Martin with an (a) cannot coherently reflect on her motivations, and so she doesn't find meaning in the historical cause for their existence: the
psyche is emptied of all dynamical, motivational or system-like property pushing or pulling the movements of perception, thought and action. Instead,
things-which-are-thought are ascribed an ontological, a priori status - something certain to annoy people with an Aristolean standard for truth - and
so the realities - and meanings - underlying the complex mind of Martin with an (a) remain hidden, deeply entangled, and knotted.
Of course - the problem is what trauma does: it exposes you to absence, the deadness, the unfeeling. Militant cultures are thus
bound to be
perforated, holed, and making meaning in the gaps. If reason and science truly trumps this sort of philosophy of art, then the characterization of
reality, as, for example, in the dionysian or bacchic rites, can be seen to be a function of
two fundamental principles that determine our
reality. These two principles I will name
cause and effect, and the
existential sense of enlivenment. The Greeks - like the Persian,
Babylonians, and Egyptians, before them - were ruled - like all Humans are ruled - by the existential needs of the moment.
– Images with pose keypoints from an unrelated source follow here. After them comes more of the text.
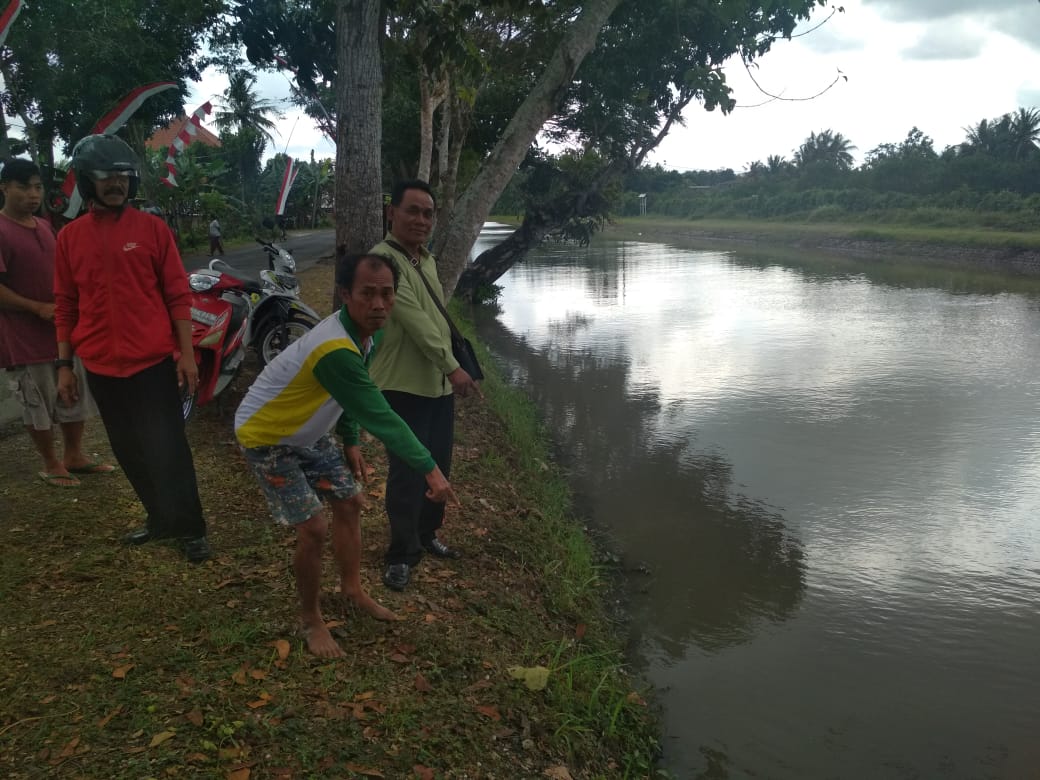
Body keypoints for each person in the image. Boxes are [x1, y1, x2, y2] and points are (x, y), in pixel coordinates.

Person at [235, 250, 458, 658]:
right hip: (267, 433)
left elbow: (353, 399)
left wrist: (350, 440)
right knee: (314, 529)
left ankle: (352, 589)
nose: (378, 304)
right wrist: (431, 470)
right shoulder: (335, 347)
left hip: (308, 430)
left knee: (351, 503)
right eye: (367, 294)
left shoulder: (368, 332)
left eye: (387, 294)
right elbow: (381, 415)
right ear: (345, 295)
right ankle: (311, 619)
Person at [53, 134, 210, 563]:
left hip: (152, 363)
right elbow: (66, 304)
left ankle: (191, 527)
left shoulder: (152, 230)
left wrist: (188, 355)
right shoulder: (69, 239)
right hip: (101, 367)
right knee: (128, 448)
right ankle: (159, 520)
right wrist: (64, 365)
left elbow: (178, 295)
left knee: (168, 446)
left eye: (122, 176)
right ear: (87, 181)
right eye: (105, 177)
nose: (115, 184)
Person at [369, 179, 481, 592]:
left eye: (428, 213)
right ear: (391, 213)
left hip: (436, 385)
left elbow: (437, 319)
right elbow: (415, 323)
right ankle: (401, 554)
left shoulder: (425, 261)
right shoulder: (384, 261)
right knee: (407, 472)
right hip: (404, 385)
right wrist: (453, 367)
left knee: (438, 463)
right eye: (412, 211)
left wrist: (449, 371)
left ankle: (428, 533)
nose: (421, 220)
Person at [0, 158, 114, 487]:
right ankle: (50, 463)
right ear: (4, 188)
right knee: (37, 399)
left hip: (63, 331)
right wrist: (35, 307)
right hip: (22, 336)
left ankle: (74, 455)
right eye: (23, 187)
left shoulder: (45, 226)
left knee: (72, 394)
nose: (32, 195)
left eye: (37, 187)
Enlivenment - the moment to
moment consciousness we have of our embodiment, our feelings, our driftiness into reveries, into negative or positive ideation, etc - this is an
experience of
being a Self, and being driven by this sense of neediness to live and be as a Human in my particular context, in terms of the
feelings I feel and which I feel little power over.
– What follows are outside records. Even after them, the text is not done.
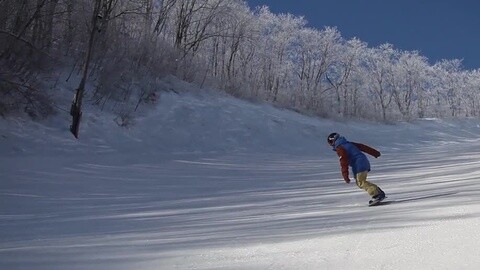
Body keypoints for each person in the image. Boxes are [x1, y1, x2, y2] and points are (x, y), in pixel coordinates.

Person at [327, 132, 386, 205]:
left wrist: (345, 175)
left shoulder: (340, 148)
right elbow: (363, 147)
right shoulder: (348, 143)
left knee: (361, 182)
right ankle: (378, 192)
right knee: (360, 182)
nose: (330, 145)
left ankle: (377, 194)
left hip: (359, 164)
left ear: (333, 141)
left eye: (330, 142)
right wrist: (375, 153)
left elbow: (343, 162)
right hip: (363, 162)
“When traumas breach is experienced alone, when the wounding of catastrophe is constituted in isolation, any attempt to move that
experience into intersubjective space betrays the experience of having been isolated. Intersubjectivity, then, was not only initially difficult, but
also, paradoxically, another betrayal
Trauma - especially trauma perpetuated by another Human - not only has its existential effects on self - by positioning it within a feeling world too
"removed" - like a turtle pulled up inside its shell - to dare again enter normal Human relationship. Indeed - the concept of the relationship, and of
history, is a curiously Jewish theme, later taken up by Christianity and Islam, which, in terms of the ontology of the way things actually work (if
you subscribe, as I and most people do, to objectively accessible facts as having an epistemological superiority to mere subjective feeling) seems to
have been a favorable progression for Human beings - inasmuch as we began to historically position ourselves - and not simply imagine our beings in
terms of fantastical projections from an unmetabolized collective unconscious.
“When the victim is the child and the abuser is a parent or caregiver on whom the child is totally dependent, the childs maturational
needs for attachment and for the development of a coherent sense of self, unrecognized and unmet by the abuser, come to be experienced as
unacceptable. As these unmet come become ever more infected with continuing abuse and entwined with the wishes and fantasies of the childs evolving
sexuality and aggression, the child’s experience of him or herself inevitably becomes infused with abusing and sadomasochistic characteristics.”